A FORMER soldier has been found guilty of sexually abusing a boy and two girls while on leave from the army more than 40 years ago.
Stuart Hood made a boy take part in sexual acts with him and chased a teenaged girl with a riding crop before assaulting her.
He carried out the assaults on the boy when he was living in a village near Okehampton just before he joined the army at the age of 16 in the late 1970s and when he returned to Devon on leave.
He abused one girl in the 1970s and the other in the 1980s after he had left the forces and was living back in Okehampton. He went on to work for 27 years at a hotel and golf course in the area.
Hood, aged 59, of Okehampton, denied but was convicted of seven counts of indecency and one of a serious sexual offence against the boy, who was a young teenager at the time.
He was also convicted of indecently assaulting one teenaged girl on one occasion and the other on two occasions after a week-long trial at Exeter Crown Court.
The jury found him not guilty of attempting to rape the second girl. Judge Anna Richardson adjourned sentence until next week.
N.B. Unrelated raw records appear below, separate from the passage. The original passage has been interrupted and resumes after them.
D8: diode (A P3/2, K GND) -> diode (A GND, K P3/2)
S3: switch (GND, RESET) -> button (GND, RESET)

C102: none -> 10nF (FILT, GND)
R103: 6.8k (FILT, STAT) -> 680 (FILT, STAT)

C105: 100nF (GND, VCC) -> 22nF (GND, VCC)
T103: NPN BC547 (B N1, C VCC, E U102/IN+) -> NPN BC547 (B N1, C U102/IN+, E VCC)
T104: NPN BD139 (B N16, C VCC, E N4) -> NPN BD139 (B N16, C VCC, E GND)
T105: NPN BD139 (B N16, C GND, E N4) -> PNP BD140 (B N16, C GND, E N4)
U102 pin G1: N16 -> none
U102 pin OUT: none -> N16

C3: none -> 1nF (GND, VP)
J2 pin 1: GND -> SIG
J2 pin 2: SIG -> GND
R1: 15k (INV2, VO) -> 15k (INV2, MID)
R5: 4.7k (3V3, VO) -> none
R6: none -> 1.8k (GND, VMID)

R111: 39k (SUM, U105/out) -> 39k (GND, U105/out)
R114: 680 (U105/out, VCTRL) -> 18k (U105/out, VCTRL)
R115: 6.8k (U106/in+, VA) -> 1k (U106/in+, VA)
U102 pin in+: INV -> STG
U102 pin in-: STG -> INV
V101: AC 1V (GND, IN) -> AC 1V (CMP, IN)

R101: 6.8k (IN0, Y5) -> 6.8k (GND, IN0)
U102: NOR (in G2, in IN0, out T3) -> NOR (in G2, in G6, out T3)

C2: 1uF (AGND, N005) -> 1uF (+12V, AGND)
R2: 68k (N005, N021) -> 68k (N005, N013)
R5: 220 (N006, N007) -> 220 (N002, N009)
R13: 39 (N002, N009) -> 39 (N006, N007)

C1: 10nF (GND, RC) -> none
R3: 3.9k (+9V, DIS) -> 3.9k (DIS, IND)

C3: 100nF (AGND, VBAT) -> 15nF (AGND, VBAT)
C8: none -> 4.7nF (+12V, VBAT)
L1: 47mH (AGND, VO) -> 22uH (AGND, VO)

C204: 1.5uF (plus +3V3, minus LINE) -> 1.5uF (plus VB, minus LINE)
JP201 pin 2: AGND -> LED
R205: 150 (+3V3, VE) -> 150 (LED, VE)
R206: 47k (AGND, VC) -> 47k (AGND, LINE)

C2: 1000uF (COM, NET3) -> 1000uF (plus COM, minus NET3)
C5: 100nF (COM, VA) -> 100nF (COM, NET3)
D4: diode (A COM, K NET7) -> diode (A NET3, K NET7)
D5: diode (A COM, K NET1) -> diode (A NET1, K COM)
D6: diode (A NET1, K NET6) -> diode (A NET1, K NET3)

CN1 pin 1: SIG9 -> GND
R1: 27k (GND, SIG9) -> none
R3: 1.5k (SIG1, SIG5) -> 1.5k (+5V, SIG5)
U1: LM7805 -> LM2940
During the trial, Mr Lee Bremridge, prosecuting, said the offences took place in the late 1970s and 1980s when Hood was himself a teenager or young adult but only came to light when the male victim contacted police in 2018.
All three victims had told other people about abuse at the time or since but the truth only came to light when police started in inquiry into the boy’s allegations which led to them tracing the two female complainants.
Mr Bremridge said Hood was a bully who had made the boy salute him and call him Sir when he was home on leave from the army. He scared the boy into cooperating and remaining silent about the abuse.
In one incident, Hood chased a teenaged girl while wielding a horse whip before cornering her and touching her chest.
Hood told the jury that none of the incidents had happened and all three complainants had invented their stories.
He said he had been away with the army at barracks in Dorset, Yorkshire or Germany at times when he was alleged to have carried out the assaults.
He said he had been happily married for many years and had worked at a golf course and as a builder.
Replying to the boy’s allegations, he said: ‘I really don’t know why he is saying these things about me. It is not true. I never engaged in any sexual activity with him.’
In a series of personal references, five friends told how they had known Hood for years as a decent honest, reliable family man who had been married or 37 years and played with the Okehampton Excelsior Silver Band.